Many of you are aware of the very unfortunate event that occurred in my life not too long ago. I lost my wedding ring. I cannot even begin to describe the panic that I felt as I went to put it on one day, and it was nowhere to be found.
I will admit, it was 100% my fault. I have been careless with it and I can't believe this is the first time that it has gone missing. I tend to take it off a lot, you know, to wash and lotion hands. Also, I am pretty much in sweats every day and for some reason, I feel like it is unacceptable for me to wear my gorgeous ring unless I am wearing real clothes, and I have my hair done (a rare occasion). I'm weird, I know. We've already established that.
To my credit, when I do take it off and 99% of the time I put it in 1 of 2 places. The kitchen window seal or my bathroom drawer.
So I went to put it on, and like I said, NOWHERE. My heart sunk. Of course the first thing I did was ask my kids. They have been threatened to NEVER play with Mommy's ring. I am pretty scary, so they usually listen, especially when they know I mean business. After looking everywhere I could think of, I had to get going, as I was on my way out the door, so I decided to continue my search later, but I was crying on the inside. For reals. Damon sold his car so he could buy me that ring. He flew all the way to Hawaii when I was in college and proposed to me on Sunset Beach with that ring. It means the world to me.
Days later . . . . no ring. I was secretly hoping Damon had taken it and was doing the upgrades I am going to do for my prize when I reach my goal weight. (No, haven't reached it yet, still working on that, but I thought he
just might be surprising me for Mother's Day). I knew deep down that he wouldn't do that though, because I would kill him for spending that kind of money without me knowing . . . . but still, I was holding out hope.
Today, while getting ready, I was especially sad, because I always wear it to church. I decided to look some more. No luck. I had pretty much given up. I know Damon is so disappointed, but would NEVER make me feel bad or guilty.

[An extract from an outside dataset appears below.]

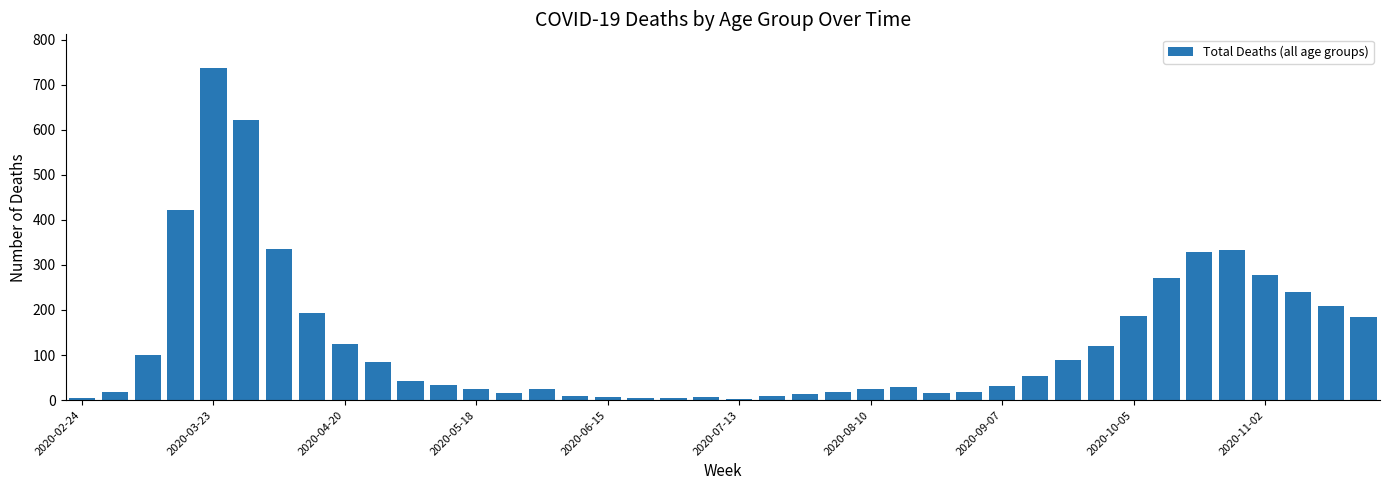

How many values are below 43?

20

So I get to church (late of course, that's how I roll). I usually sit in the back. That's what happens when you have three small children. My sister Mamie happens to be in the back row too. She has this look on her face. She tells me she has a surprise for me, and points to her hand. I look down and SHE. IS. WEARING. MY. RING!!!!!!!!!
You are NEVER going to believe where it was .. . . . . . IN HER NEIGHBORS Jan's YARD! What the HECK???? Then it all started coming back to me. We went to dinner at Mamie's two Sunday's ago. I must have taken it off (like usual) and put it on her counter while preparing food, and totally forgot about it. One of our little darlings (my best guess would be Ava or Evan, but both deny it) must have been playing with it and thrown it in Jan's yard as to not get caught.
I was SO HAPPY, yet SO UPSET at the same time. Happy that I had my ring back, but upset that I have been so careless, and that I might not have ever seen my ring again if Jan hadn't have been pulling weeds in that ONE LITTLE SPOT and looked down and saw something shiny. Phew. Someone is looking out for me.
Never again will I be so careless with (best Gollum voice here) MY PRECIOUS.
I think I will bake Jan some cookies. . . . oh wait, I don't have that kind of self control. I think I will BUY Jan some cookies.
Welcome back Beautiful . . . . I missed you.